═══ SOURCE DOCUMENT ═══
The transition team at Great British Railways has analysed hundreds of responses to the first-ever long-term strategy for rail call for evidence. The plan will be published later this year. In response to the complex rules and industry processes, the Great British Railways transition team, with the support of the Office of Rail and Road, will identify and recommend such rules and what can be done.
We continue to press ahead to deliver reforms and tangible benefits, including publishing the Department’s response to the rail reform legislation consultation this summer, taking forward workforce reform, developing the new commercial model, and continuing to simplify fares and roll out pay-as-you-go ticketing, ahead of legislation. I was asked many questions about legislation in the debate; I can only say that we will deliver legislation when parliamentary time allows. Such decisions are made collectively across Government and can be confirmed only during the King’s Speech in autumn.
I heard the call from my hon. Friend the Member for Milton Keynes South (Iain Stewart), Chair of the Transport Committee; Nigel Harris is indeed an influential figure who has a lot of good ideas. With regard to the suggestion of a shadow body, I am working with my Department—I had meetings in the last week—to try to escalate and set up more of the teams, so that rather than waiting for matters to be transitioned over, they can take those matters and come up with ideas. I am not saying that our idea is exactly the same as the one put forward, but we are looking to create the very same culture. My hon. Friend is absolutely right: so much can be done without legislation, and so much is being done. Since the end of last year, I have met weekly with the team that is transitioning everything to Great British Railways to ensure that whatever can move without legislation does move. The reality is that this change project is more about getting the change delivered than, ultimately, about legislation; legislation delivers paper and powers—it does not actually deliver the change, which is what I am working on.
═══ SOURCE DATA ═══
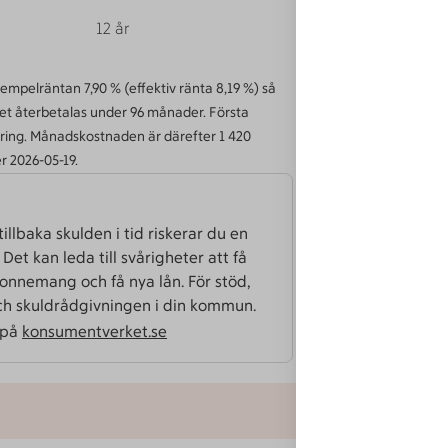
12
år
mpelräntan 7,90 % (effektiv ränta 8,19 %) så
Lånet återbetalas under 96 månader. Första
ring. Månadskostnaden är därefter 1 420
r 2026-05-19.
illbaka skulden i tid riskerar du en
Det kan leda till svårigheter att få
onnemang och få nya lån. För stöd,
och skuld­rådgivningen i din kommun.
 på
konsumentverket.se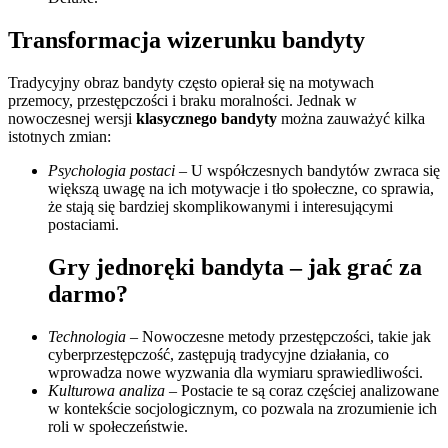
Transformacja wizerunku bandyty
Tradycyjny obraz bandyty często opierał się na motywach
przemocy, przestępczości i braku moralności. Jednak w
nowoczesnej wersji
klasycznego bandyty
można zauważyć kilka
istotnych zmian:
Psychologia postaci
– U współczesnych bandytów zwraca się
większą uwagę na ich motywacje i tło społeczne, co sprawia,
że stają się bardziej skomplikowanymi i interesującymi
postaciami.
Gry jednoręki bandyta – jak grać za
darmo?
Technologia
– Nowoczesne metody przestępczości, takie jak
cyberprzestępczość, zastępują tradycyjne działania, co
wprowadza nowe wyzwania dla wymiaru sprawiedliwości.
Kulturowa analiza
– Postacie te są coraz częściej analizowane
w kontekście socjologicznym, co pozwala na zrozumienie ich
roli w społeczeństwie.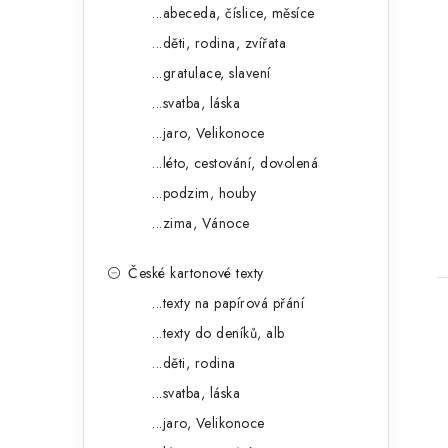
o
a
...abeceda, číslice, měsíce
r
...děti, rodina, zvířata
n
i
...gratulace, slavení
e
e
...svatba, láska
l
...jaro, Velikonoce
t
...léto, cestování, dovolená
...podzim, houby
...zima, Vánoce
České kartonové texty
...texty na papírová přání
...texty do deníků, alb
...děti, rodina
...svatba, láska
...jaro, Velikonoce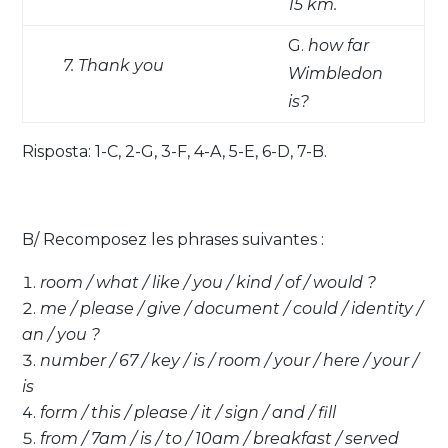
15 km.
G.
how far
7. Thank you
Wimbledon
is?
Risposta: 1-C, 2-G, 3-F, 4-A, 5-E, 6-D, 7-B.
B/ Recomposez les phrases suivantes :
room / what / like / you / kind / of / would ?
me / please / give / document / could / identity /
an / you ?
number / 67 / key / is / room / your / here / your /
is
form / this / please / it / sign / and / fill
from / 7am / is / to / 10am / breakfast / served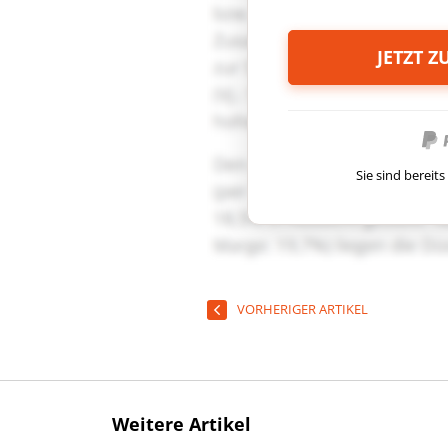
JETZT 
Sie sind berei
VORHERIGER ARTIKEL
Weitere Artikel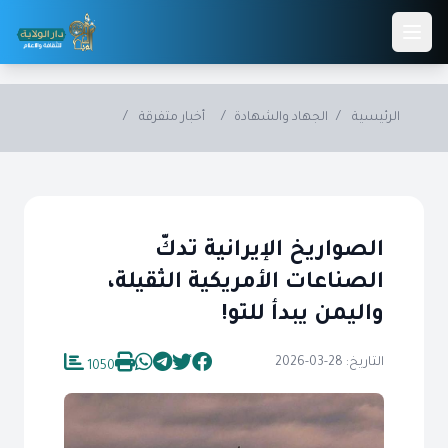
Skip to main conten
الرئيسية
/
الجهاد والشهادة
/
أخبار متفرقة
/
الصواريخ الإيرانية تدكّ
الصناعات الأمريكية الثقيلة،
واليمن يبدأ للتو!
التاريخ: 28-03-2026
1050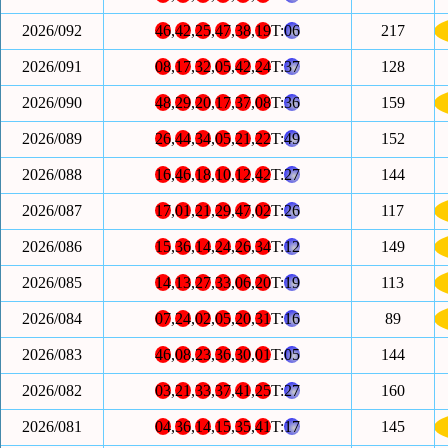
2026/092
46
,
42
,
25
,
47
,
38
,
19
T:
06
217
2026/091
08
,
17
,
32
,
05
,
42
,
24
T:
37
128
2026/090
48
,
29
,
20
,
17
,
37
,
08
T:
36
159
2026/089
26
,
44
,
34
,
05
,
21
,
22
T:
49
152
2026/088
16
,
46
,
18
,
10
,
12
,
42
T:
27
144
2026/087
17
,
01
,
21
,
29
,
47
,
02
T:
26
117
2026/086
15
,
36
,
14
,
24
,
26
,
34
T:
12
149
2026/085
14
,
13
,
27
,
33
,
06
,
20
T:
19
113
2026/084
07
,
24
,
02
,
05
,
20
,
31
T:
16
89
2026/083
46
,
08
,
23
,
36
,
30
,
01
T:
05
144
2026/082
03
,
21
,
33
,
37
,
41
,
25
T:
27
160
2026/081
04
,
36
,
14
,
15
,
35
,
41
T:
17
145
═══
═══ SOURCE DATA ═══
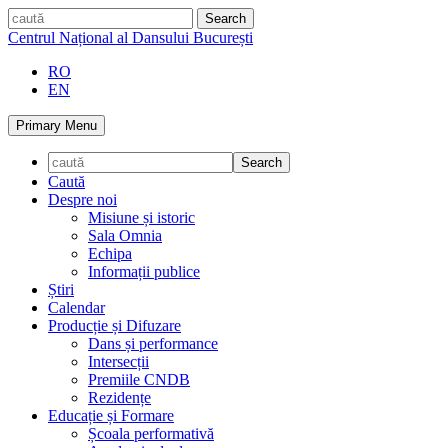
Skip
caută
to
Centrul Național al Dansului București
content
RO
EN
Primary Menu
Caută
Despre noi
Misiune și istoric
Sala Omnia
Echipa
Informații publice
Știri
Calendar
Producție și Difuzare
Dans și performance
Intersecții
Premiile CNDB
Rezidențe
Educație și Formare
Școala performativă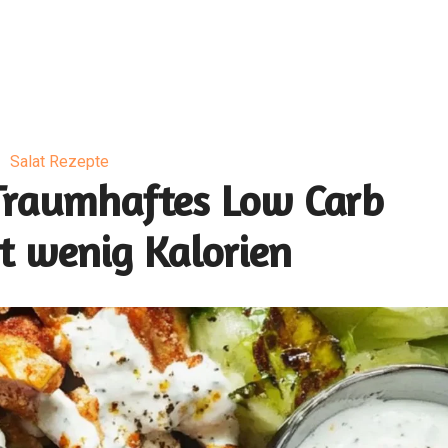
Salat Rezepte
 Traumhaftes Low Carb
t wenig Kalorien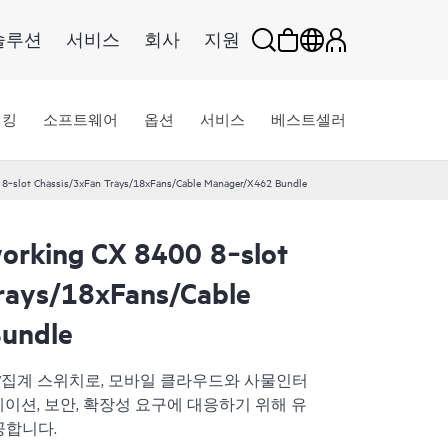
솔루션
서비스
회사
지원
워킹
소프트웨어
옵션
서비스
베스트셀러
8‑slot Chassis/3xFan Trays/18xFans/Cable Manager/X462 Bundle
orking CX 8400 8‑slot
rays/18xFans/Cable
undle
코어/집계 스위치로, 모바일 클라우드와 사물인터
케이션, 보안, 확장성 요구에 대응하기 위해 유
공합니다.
═══
═══ SOURCE DATA ═══
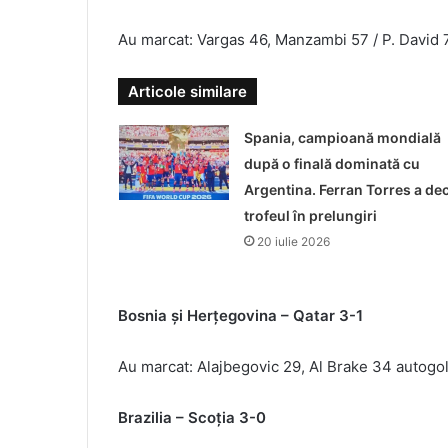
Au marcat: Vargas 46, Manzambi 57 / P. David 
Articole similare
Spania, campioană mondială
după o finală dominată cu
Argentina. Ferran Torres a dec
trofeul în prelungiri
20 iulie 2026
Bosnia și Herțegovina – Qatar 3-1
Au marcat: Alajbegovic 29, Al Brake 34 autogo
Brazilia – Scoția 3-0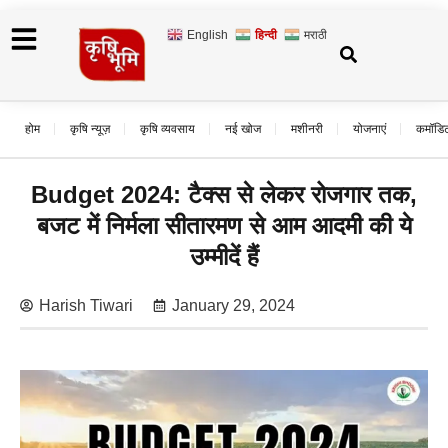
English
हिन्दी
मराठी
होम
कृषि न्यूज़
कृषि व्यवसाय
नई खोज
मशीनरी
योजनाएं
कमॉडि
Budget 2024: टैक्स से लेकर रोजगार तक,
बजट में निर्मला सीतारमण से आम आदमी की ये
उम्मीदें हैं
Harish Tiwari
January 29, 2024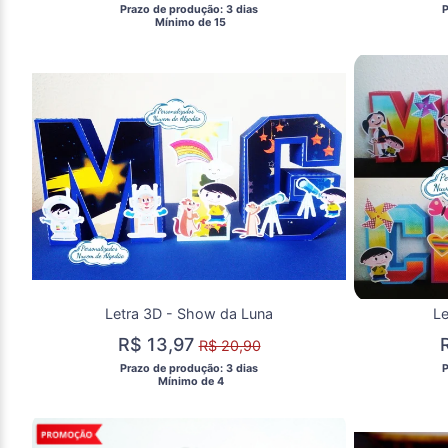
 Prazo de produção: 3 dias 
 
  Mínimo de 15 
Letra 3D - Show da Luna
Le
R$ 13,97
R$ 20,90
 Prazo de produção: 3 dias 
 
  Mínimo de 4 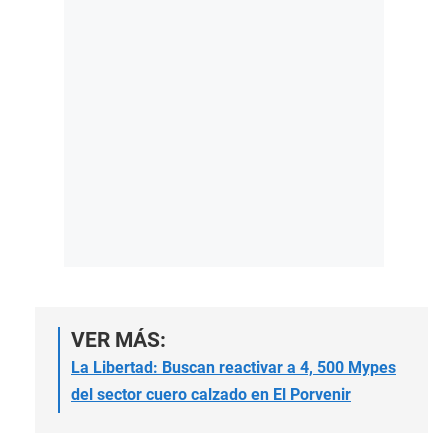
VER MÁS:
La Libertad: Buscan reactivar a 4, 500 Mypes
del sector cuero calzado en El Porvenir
═══
▶ **PROBLEM TO WORK ON**: Pick up the passage on rail reform and Great British Railways and continue it from its final sentence.

▶ **RESPONSE AREA**:
To the point made by my shadow, the hon. Member for Slough, it is deeply regrettable that today ASLEF has balloted its members to continue strike action. It has balloted to ask for a continuation of strikes, but it has not asked its members whether they would like to take up the fair and reasonable pay offer put forward by industry, which would take average pay from £60,000 to £65,000 for a 35-hour week. That is on the table, but it is not being put to members. We remain committed to that offer, but we ask the unions to do their part and ask their members to give their view on it. I hope that the hon. Member would join me in welcoming that stance, which could bring an end to strikes rather than seeing the unions continue to put this country and rail passengers through absolute misery.
To conclude, nationalisation is not the answer. We need simplification and modernisation. I agree with my hon. Friend the Member for Cleethorpes: privatisation has been a success story. The new model will take the very best of the private sector—innovation, an unrelenting focus on quality and outstanding customer service—and fuse it with a single guiding mind to drive benefits and efficiencies across the system as a whole. I look forward to working with all my colleagues across the House to make this reform work.
I think it is fair to say that it has been a lively debate, with contributions from many colleagues. That shows how rail issues always arouse the passions of hon. Members. In contributing, they highlight the interests of their constituents. It has been a helpful debate. I thank the Minister for his response, which I think continues the debate. I hope that as we move forward, the guiding mind, which of course is the Minister, will produce some results.
Question put and agreed to.
Resolved,
That this House has considered progress on delivering the Williams-Shapps Plan for Rail.